Goal of the exercise → Rewrite the material starting at the line containing "We proudly serve the following" and ending at the line containing "Hebron (06248), Lebanon", with "towns" changed to "communities" and nothing else altered.

Data excerpts →
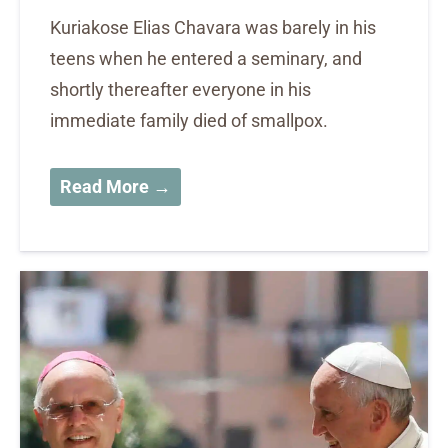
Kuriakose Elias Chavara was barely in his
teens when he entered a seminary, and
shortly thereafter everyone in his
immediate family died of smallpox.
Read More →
* * *
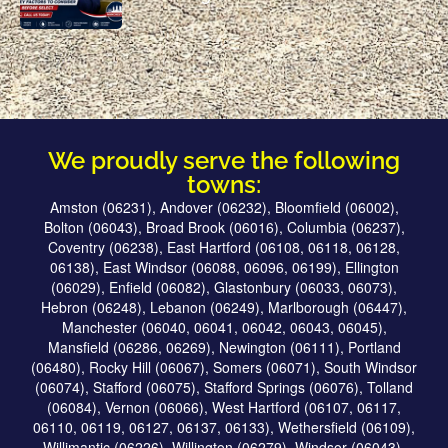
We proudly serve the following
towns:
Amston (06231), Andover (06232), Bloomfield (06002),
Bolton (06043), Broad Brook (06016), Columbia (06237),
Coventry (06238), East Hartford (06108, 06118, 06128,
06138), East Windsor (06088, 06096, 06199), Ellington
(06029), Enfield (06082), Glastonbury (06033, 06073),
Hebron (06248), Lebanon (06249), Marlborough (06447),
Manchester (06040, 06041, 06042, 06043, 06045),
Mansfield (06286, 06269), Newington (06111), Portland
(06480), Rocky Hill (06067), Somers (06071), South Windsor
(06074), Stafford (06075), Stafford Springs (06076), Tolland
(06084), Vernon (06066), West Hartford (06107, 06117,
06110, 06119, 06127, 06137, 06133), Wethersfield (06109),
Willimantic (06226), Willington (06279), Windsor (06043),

Answer section →
We proudly serve the following
communities:
Amston (06231), Andover (06232), Bloomfield (06002),
Bolton (06043), Broad Brook (06016), Columbia (06237),
Coventry (06238), East Hartford (06108, 06118, 06128,
06138), East Windsor (06088, 06096, 06199), Ellington
(06029), Enfield (06082), Glastonbury (06033, 06073),
Hebron (06248), Lebanon (06249), Marlborough (06447),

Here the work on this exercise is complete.